It's Official!! The ALL NEW Impala has touched down in our showroom!
Driven an Impala lately?
Once America's best-selling car, the full-size sedan has mostly been relegated to auto-rental fleets, police departments and car services. About 70% of sales come from fleets, according to Chevrolet, while only 30% comes from individual buyers.
The marketing challenge for the General Motors brand and its ad agency, Commonwealth, Detroit, is to flip that sales ratio "completely around," said Chevrolet Senior Marketing Manager Rich Martinek.

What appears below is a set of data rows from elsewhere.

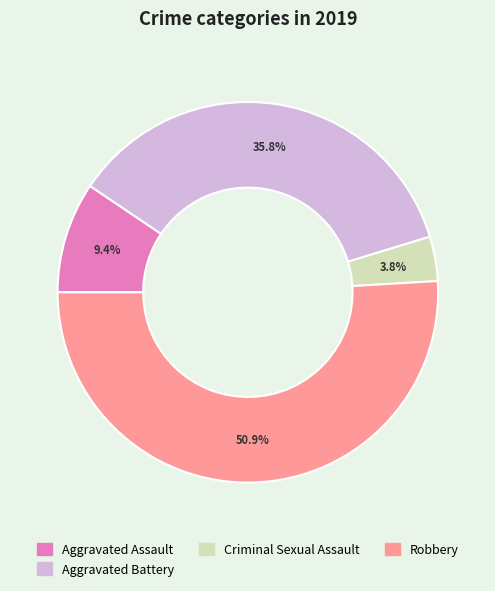

To the nearest percent, what percentage of the pie is Robbery?

51%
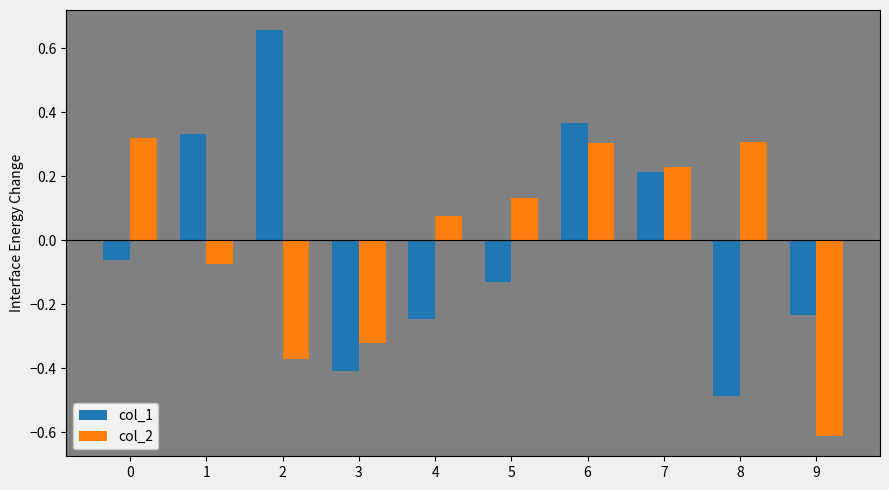

What is the value of the col_2 bar at the 10th from the left?

-0.6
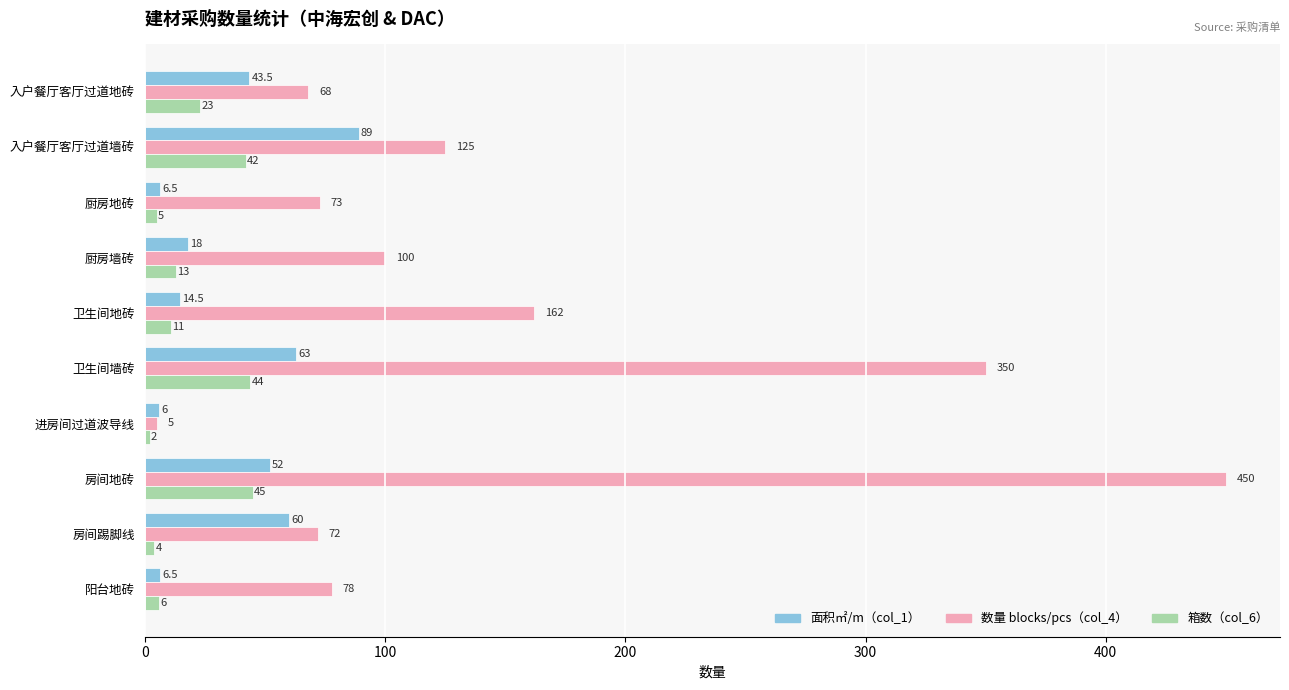

At which category is the sum across all series the highest?

房间地砖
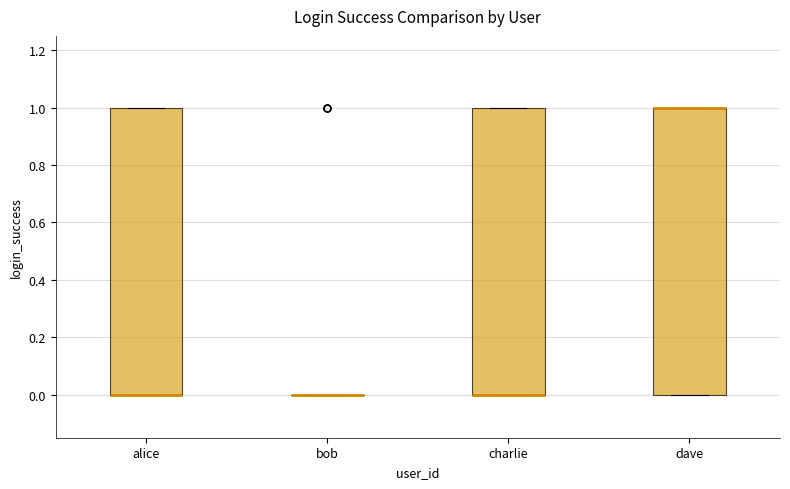

Where is the lower edge of the box for charlie on the y-axis? The values are not printed on the chart, so give them approximately, as read against the axis.

0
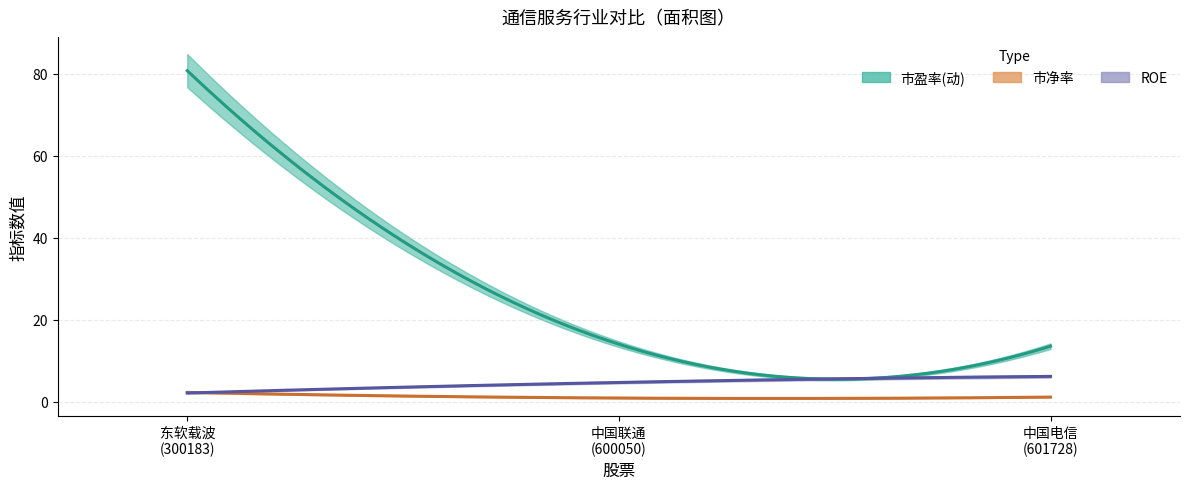

Reading right to left, what are all the values shown in this chart?

市盈率(动): 中国电信
(601728)=13.5	中国联通
(600050)=14.0	东软载波
(300183)=80.7
市净率: 中国电信
(601728)=1.1	中国联通
(600050)=0.9	东软载波
(300183)=2.3
ROE: 中国电信
(601728)=6.2	中国联通
(600050)=4.7	东软载波
(300183)=2.1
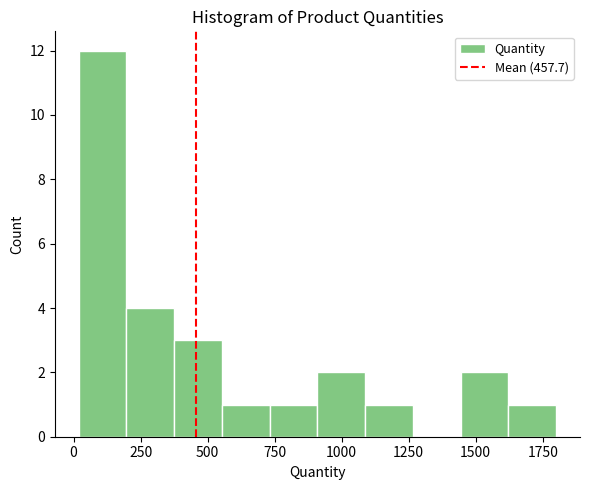

Read against the x-axis, roughly where is the centre of the tallest bar?

100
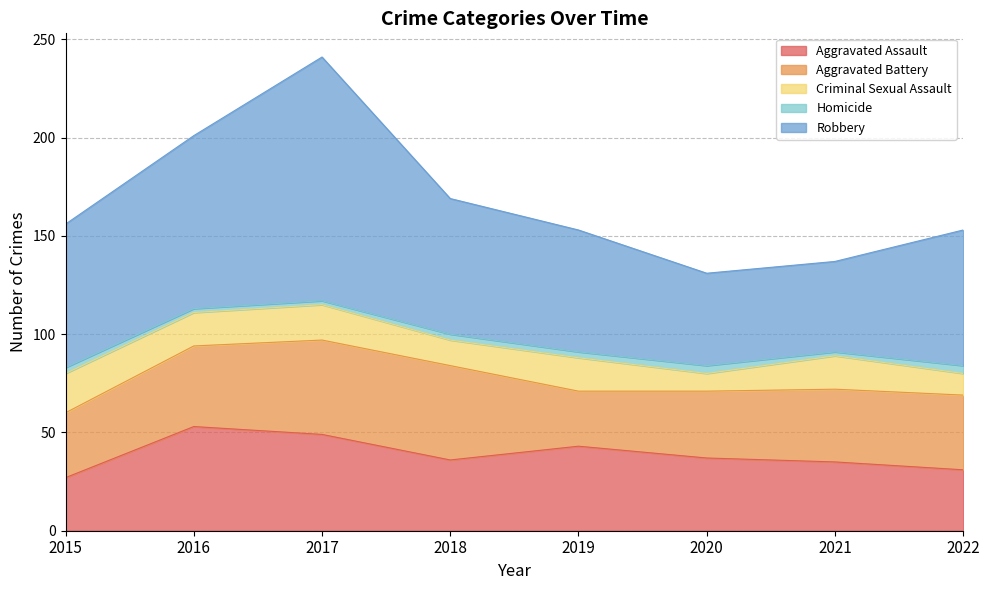

Reading left to right, extract all data points from this chart.

Aggravated Assault: 27	53	49	36	43	37	35	31
Aggravated Battery: 33	41	48	48	28	34	37	38
Criminal Sexual Assault: 20	17	18	13	17	9	17	11
Homicide: 3	2	2	3	3	4	2	4
Robbery: 73	88	124	69	62	47	46	69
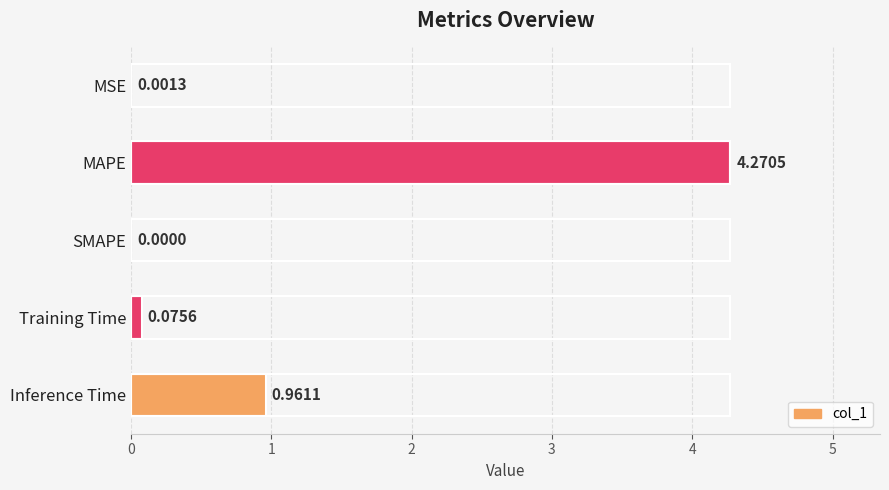

Which label corresponds to the largest value in the chart?

MAPE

"This car is very much a retail play for us," he said. To get there, Chevy will have to modernize the Impala's image to appeal to younger, more affluent consumers. The median age of Impala owners is early 60s, said a spokeswoman, noting that's "very consistent" with other large-car models.
The first step is the sexier, sleeker 2014 model hitting showrooms this month, which Mr. Martinek said is aimed at "dynamic leaders" -- or successful, college-educated professionals making more than $90,000 a year. Chevy expects sales to break down 60/40 among men and women.
Commonwealth recently rolled out under Chevy's "Find New Roads" campaign a spot called "Tuxedo Man": a suave Impala owner moves through his glamorous days and nights to the tune of Frank Sinatra's "Fly Me to the Moon."
Chevy, the official vehicle of Major League Baseball, is also borrowing interest around the start of the season and working with MLB to create a series of "Here's to Baseball" videos at chevybaseball.com.
Launched in the 1958, the Impala eventually grew into America's best-selling vehicle. The Beach Boys wrote the song "409" about the big, powerful car and the Impala was one of the vehicles driven by "Bewitched's" Darrin Stephens in one of TV's earliest product-placement deals.
But the gas-guzzler fell on hard times in the 1970s and 1980s. GM discontinued the nameplate in 1985, brought it back in 1994 only to drop it again in 1996. Impala was resurrected in 2000.
Its best sales year in the last decade was 2004, according to Automotive News, when Impala raked in sales of 267,882 units. Last year, the brand sold 169,351 units. Chevrolet spent less than $700,000 on Impala advertising in 2012 vs. around $2.24 million the year before, according to Kantar Media.
Convincing younger, successful suburbanites that the car they know best as a rental or police cruiser should be at the top of their shopping list is "no easy task," said Michelle Krebs, senior analyst with auto consultancy Edmunds.com.
But she praised the baseball tie-up as a good fit. The Impala customer is "a very American kind of buyer," Mrs. Krebs said. "They still want the big car. ... It's certainly not your young, urban buyers."